Mine basically scrapes the paint off the wall LOL. But I have limited space and wanted to fit as many tracks as I could. hwell:


----------



## Brakeman Jake (Mar 8, 2009)

Willing to maximize the space I have,my trains run 1 1/2 in. from the edge.Three faces of the layout have a six inch Masonite wall and I've glued a 1" X 1/2" foam piece along the front edge so that trains don't fall off should any derail.Scenery hasn't begun yet.


----------



## Lehigh74 (Sep 25, 2015)

Depends on what scenery you want to put there. If you just want a little ballast, you hardly need any space at all. If you just want a little turf and a few bushes, about one track the width will do it.


----------



## Fire21 (Mar 9, 2014)

As Brakeman Jake says, the critical consideration is making sure a derailed train doesn't exit the layout and end up on the floor! If you run really close to the edge, make sure you have some sort of facia to ensure no falling.


----------



## Eusjim (Dec 16, 2014)

89Suburban said:


> Mine basically scrapes the paint off the wall LOL. But I have limited space and wanted to fit as many tracks as I could. hwell:
> 
> https://youtu.be/YQNEqmgEfqY


Great video of falling car. I see you had weights on one locomotive. Did it help?


----------



## CTValleyRR (Jul 26, 2014)

Mine is about 2". But as others have said, that's really for the safety of anything that derails rather than room for scenery.


----------



## traction fan (Oct 5, 2014)

*Edge*



Eusjim said:


> Hi
> Don't want the track hugging the edge. Want a little scenery, even if bushes. What do you all suggest for minimum distance of n gauge track centerline for front and back of layout. Will be on a shelf.


Eusjim;

Car safety first, yes.
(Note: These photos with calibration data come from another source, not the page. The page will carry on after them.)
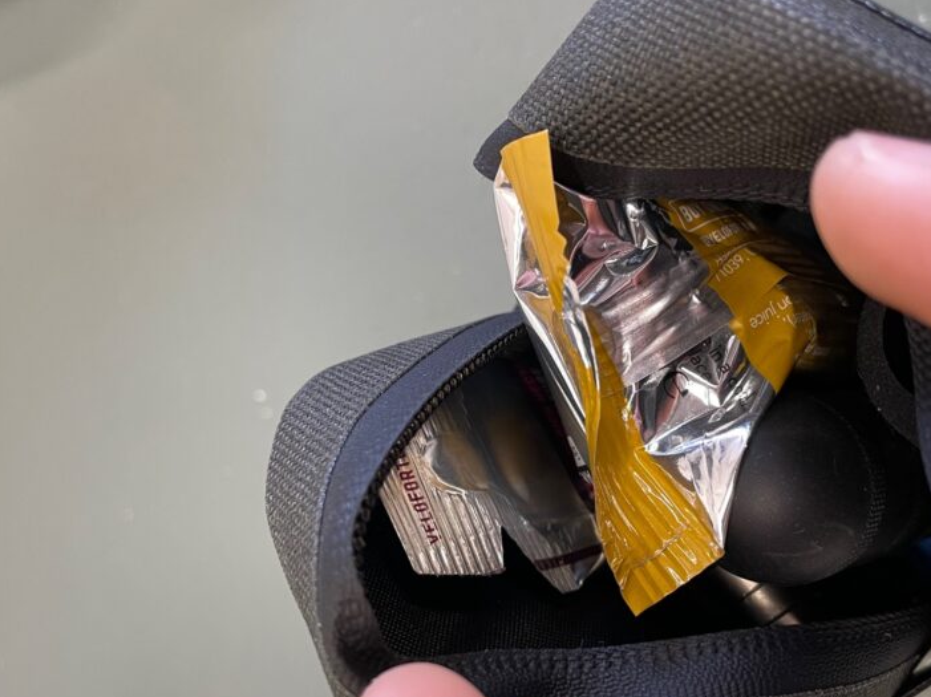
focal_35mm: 38
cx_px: 538
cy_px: 441
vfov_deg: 37.4
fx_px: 1021
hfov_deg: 48.8
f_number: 1.6
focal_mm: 4.2
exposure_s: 1/50
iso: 125
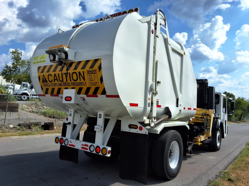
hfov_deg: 63.4
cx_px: 124
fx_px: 201
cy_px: 93
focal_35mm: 28
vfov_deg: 49.7
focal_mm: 2.91
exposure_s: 1/2012
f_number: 1.9
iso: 32
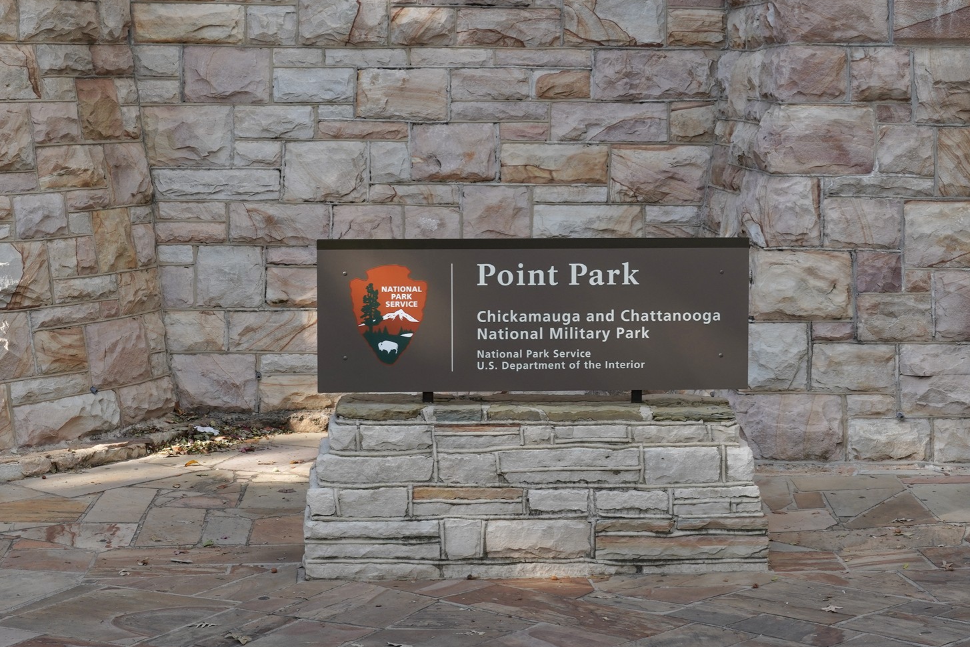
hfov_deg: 36.2
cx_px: 539
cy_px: 387
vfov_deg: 24.6
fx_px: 1482
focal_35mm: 55
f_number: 16
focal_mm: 40
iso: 320
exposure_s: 1/100
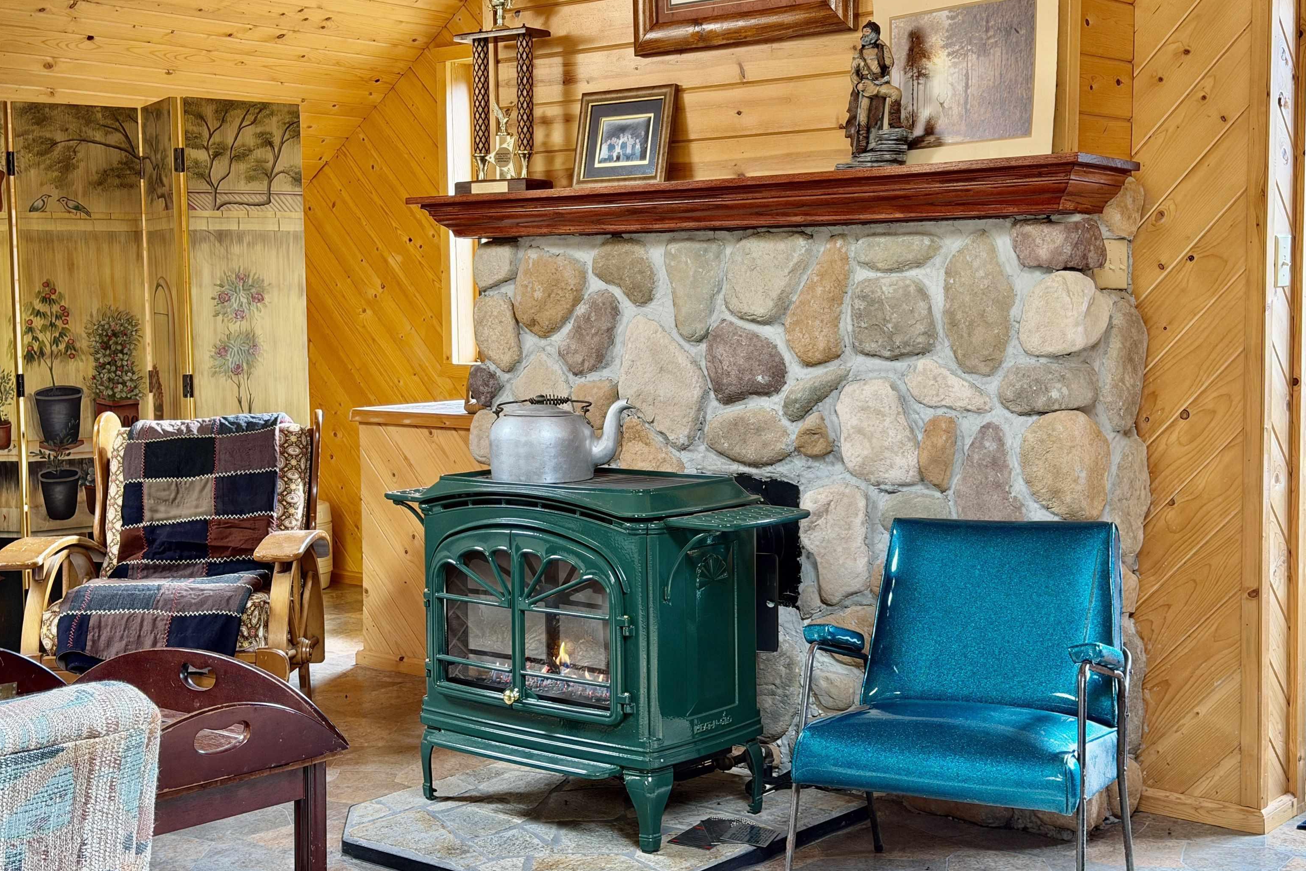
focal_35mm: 50
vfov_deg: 27.0
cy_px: 429
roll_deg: +1.1
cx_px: 653
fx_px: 1814
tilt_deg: -5.0
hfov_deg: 39.6
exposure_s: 1/60
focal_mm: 6.76
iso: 160
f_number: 1.78
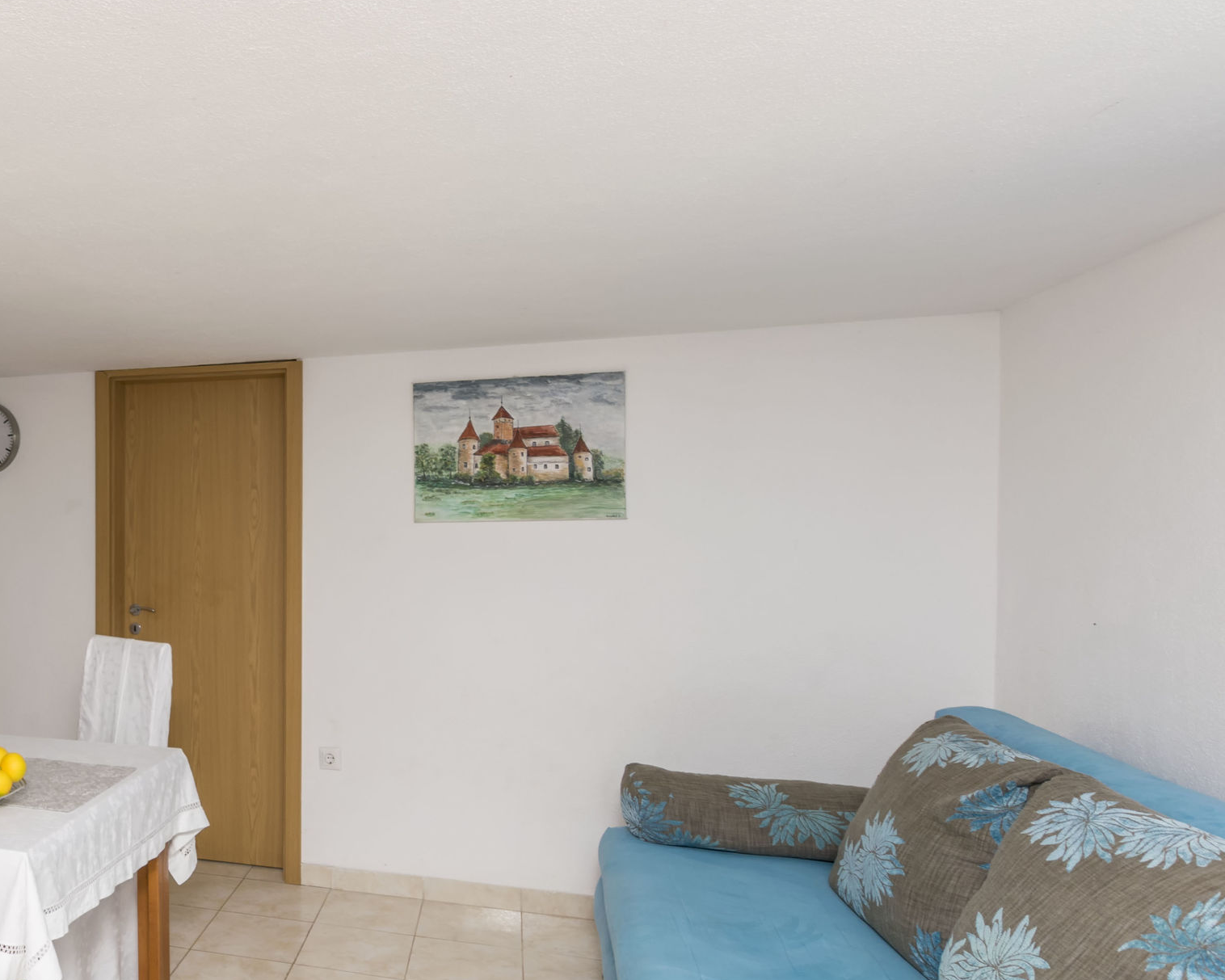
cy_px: 542
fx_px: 943
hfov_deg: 58.9
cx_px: 184
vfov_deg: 54.8
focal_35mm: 26
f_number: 8
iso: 100
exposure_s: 1/160
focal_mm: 10
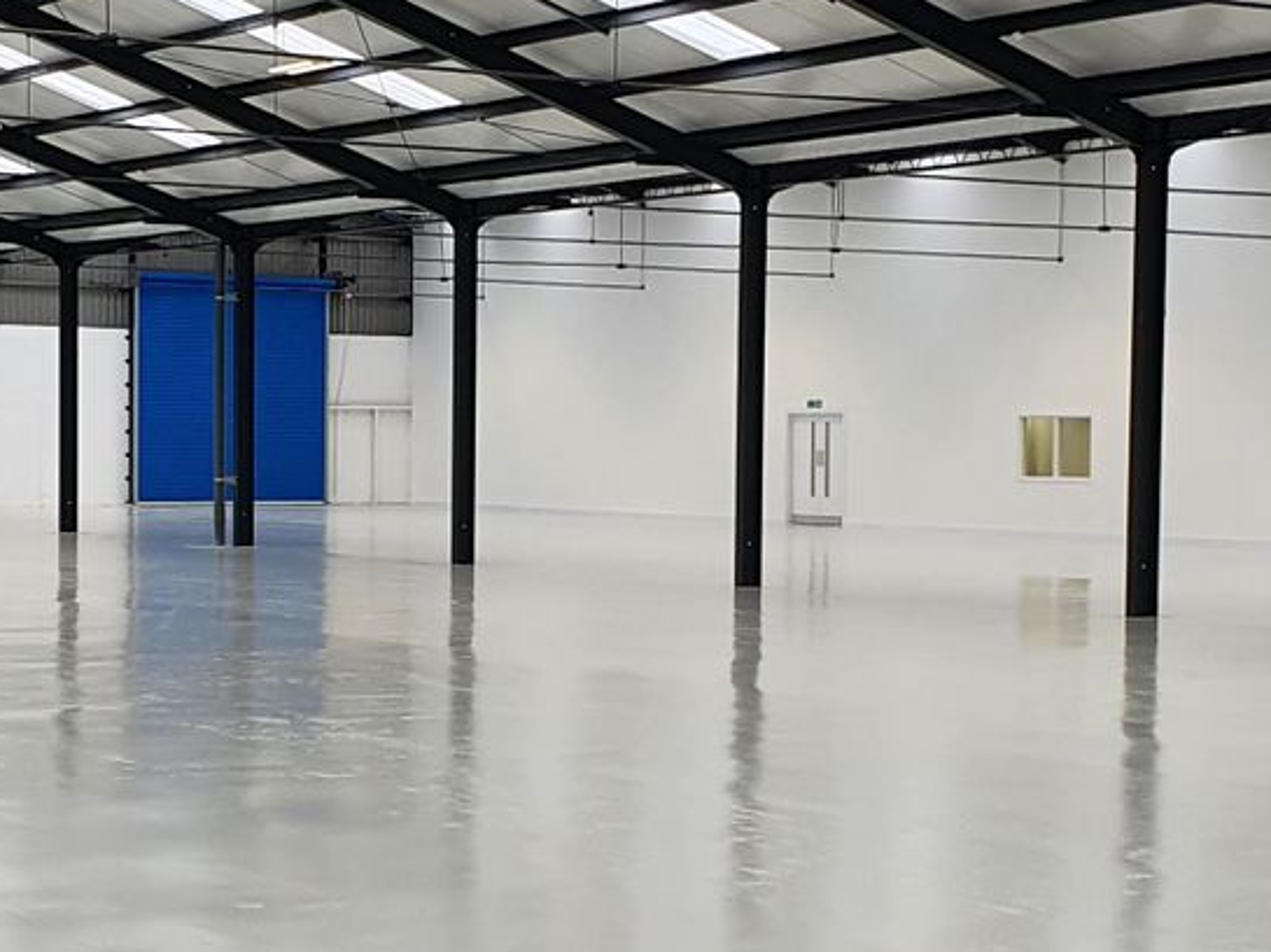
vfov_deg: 27.4
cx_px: 459
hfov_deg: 35.9
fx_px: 1945
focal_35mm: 53
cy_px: 573
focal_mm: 4.32
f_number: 2.4
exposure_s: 1/100
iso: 64
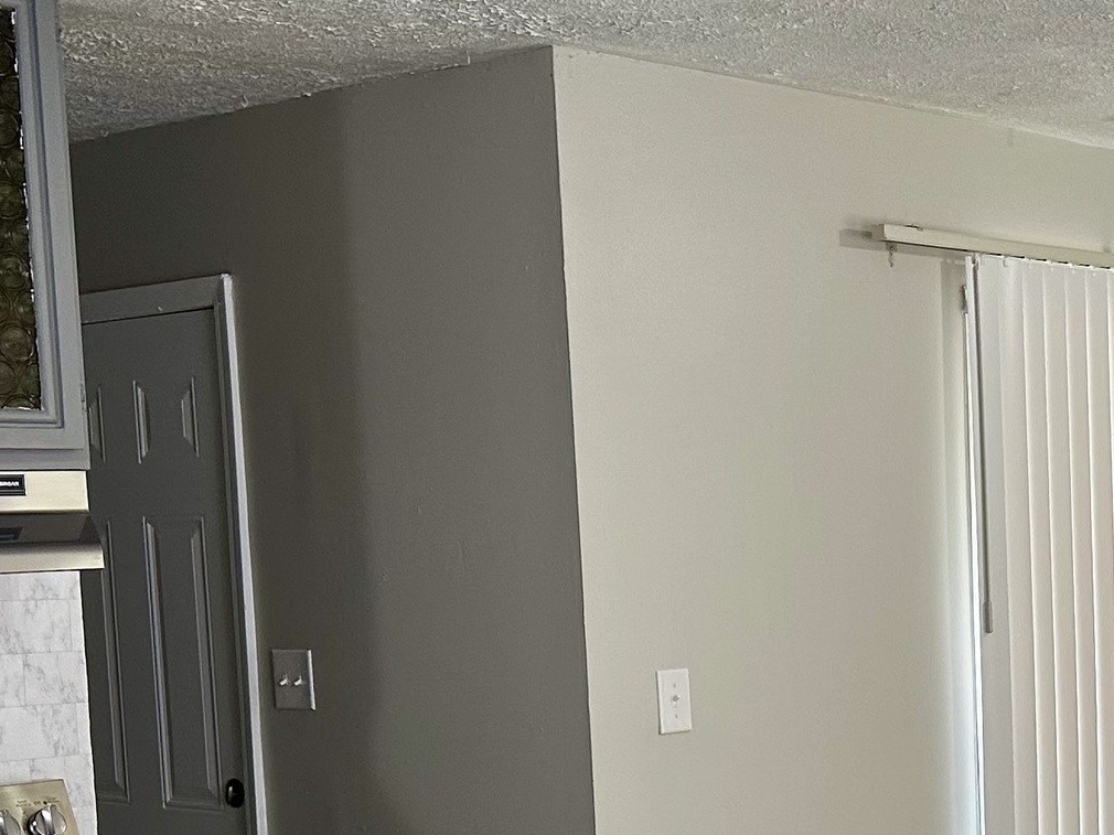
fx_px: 2349
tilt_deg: -5.8
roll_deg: +0.9
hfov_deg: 25.4
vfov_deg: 19.7
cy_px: 773
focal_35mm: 73
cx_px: 1116
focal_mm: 6.86
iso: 160
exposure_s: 1/120
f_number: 1.78
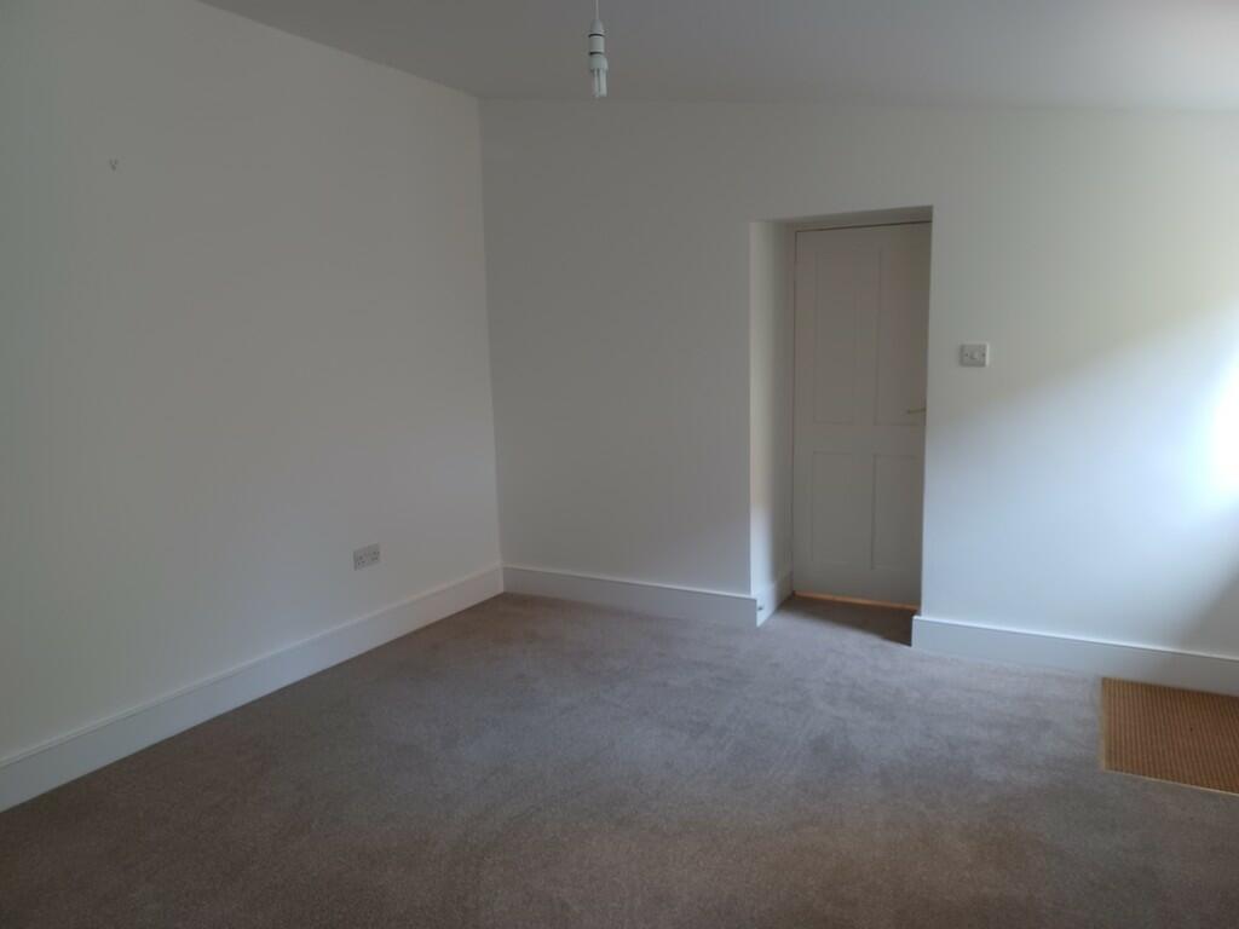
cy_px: 464
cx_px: 620
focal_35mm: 25
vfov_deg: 54.9
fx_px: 895
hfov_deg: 69.4
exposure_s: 1/33
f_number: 1.8
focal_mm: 4.6
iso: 320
However there is another advantage for having a little scenery along the edge. It can be used to break up the constant view of the train. A few trees, or a low ridge, will make things look more like the real world. Often, when watching a real train, obstacles like this interfere with your view. They also make more realistic "train savers" than a wall. 

regards;
Traction Fan:smilie_daumenpos:


----------